D’un extrême l’autre, Hakan Günday

Les faits commençaient à devenir non pas que sordides, mais sonnaient bizarre, de coïncidences improbables en coïncidences invraisemblables, la construction de l’histoire me laissait de plus en plus dubitative … pour le moins dire ….Enfin, de coïncidences improbables en coïncidences invraisemblables, j’ai fini par me rendre à l’évidence, ce n’est pas un roman réaliste, mais c’est un texte engagé, engagé contre, résolument contre, en Turquie ou ailleurs, cela finit par ne plus avoir vraiment d’importance, il faut juste accepter de se laisser emporter par les trajets de deux ogives lancées par la misère dans le gouffre de la vie.

Il y a donc deux histoires, racontées l’une après l’autre, mais en réalité,  elles s’emboitent avec des agrafes (au départ, on ne voit pas les coutures). Le seul lien qui est donné directement est un échange de regard entre deux enfants de onze ans, les deux en mauvaise posture, au-dessus d’une tombe, dans un cimetière d’Istambul, une tombe d’un fanatique islamique, un cimetière de seconde zone.

Le premier regard est celui de Derdâ. La petite fille était pensionnaire dans un internat au fin fond de la Turquie, quand sa mère est venue la chercher. Ce jour-là, une autre petite fille était morte, tombée du lit à étages, en voulant fuir un insecte imaginaire, et une institutrice avait voulu se suicider. La mère de Derdâ lui a promis qu’elle reviendrait s’instruire, une semaine plus tard. La petite fille la croit et prend son cahier de maths pour finir ses exercices. En réalité, la mère compte vendre sa fille, lui arranger un mariage, pour pouvoir s’acheter un lopin de terre et deux ou trois vaches. Ce qui est fait, par l’intermédiaire d’un réseau de fanatiques religieux mafieux. Derdâ tombe dans les pattes d’un forcené, expédiée à Londres  où il a ses affaires, elle est enfermée, frappée, violée. La suite, est que ce sort fait d’elle une bouilloire de colère sadique.

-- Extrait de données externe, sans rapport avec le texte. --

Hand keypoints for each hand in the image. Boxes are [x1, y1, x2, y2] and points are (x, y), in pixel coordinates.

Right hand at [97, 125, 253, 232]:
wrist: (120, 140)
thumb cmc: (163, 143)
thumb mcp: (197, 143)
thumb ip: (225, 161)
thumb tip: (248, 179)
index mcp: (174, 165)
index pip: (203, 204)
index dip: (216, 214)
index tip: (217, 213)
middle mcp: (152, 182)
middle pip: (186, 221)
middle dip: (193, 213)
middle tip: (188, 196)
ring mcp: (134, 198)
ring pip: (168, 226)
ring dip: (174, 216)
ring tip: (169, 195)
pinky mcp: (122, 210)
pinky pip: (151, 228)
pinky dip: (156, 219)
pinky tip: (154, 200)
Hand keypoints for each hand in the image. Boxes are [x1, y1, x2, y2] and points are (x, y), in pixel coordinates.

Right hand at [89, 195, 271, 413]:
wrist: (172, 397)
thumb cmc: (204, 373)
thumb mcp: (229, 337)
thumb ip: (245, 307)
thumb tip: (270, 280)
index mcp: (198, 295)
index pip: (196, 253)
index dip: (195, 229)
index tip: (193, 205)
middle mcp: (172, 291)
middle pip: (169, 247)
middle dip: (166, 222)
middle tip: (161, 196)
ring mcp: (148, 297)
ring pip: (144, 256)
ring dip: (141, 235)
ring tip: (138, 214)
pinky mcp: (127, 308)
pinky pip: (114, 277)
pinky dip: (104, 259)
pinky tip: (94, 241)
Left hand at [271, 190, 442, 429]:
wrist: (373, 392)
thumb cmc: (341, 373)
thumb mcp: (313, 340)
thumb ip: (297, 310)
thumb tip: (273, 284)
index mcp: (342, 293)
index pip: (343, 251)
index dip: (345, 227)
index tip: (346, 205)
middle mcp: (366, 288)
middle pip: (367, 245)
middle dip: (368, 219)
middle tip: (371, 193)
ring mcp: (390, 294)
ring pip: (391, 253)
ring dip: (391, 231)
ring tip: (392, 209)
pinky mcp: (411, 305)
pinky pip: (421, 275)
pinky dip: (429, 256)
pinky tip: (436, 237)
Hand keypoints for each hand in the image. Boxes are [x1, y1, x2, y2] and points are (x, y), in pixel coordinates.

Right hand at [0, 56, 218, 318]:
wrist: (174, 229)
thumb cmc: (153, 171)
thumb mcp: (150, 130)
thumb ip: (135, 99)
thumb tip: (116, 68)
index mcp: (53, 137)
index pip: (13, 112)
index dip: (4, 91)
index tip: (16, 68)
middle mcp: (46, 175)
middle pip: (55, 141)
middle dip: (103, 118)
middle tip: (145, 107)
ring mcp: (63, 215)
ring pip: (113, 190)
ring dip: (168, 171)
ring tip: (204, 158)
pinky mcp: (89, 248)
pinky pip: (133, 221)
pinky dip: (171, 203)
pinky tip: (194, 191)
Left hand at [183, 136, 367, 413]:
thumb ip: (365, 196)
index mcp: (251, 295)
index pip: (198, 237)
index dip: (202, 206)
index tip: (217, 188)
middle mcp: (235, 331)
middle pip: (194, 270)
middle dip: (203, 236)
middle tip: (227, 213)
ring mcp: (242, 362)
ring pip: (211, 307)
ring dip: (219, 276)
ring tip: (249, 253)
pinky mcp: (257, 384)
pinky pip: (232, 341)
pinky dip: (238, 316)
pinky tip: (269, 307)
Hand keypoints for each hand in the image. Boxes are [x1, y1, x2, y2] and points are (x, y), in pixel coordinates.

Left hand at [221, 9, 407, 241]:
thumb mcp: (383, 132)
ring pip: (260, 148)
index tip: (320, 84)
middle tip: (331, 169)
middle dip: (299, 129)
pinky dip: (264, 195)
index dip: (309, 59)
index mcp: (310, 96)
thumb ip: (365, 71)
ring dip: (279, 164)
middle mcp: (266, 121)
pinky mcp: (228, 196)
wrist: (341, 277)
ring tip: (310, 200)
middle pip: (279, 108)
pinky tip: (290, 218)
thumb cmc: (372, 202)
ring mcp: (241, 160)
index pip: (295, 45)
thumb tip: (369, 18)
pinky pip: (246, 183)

Au fur et à mesure, on se dit que c’est un peu trop quand même mais c’est là que commence la mise en place des agrafes ( en fait, elles sont déjà en place avant, mais on ne les voit qu’après …)

Le second regard (la deuxième histoire) est celle de Derda, pas mieux loti par la vie. Sa mère se meurt dans une cahute adossée au mur du cimetière ( la maison coutait ainsi moins chère, seulement trois murs à bâtir), solitaire, le père est en prison pour avoir assassiné son complice de rapines. Il gagne trois sous en proposant ses services aux visiteurs, il nettoie les tombes. Et puis, la mère meurt, et le cimetière  devient une sorte de domicile fixe ….

Et là, évidemment, vous vous dites, là, ça commence à faire beaucoup ( et encore, je passe l’essentiel), même Zola n’aurait pas osé … Sauf que Hankan Günday n’est pas Zola, ou alors un Zola qui aurait fait exploser tout déterminisme social à coups de bazookas armant une bande de paumés sado maso. Son arme à cet écrivain turc est la rage des mots dont il arme ses deux personnages, et la construction du roman est à retardement. Dérangeant, jusqu’au boutiste, sans concession, assez fascinant en fin de compte.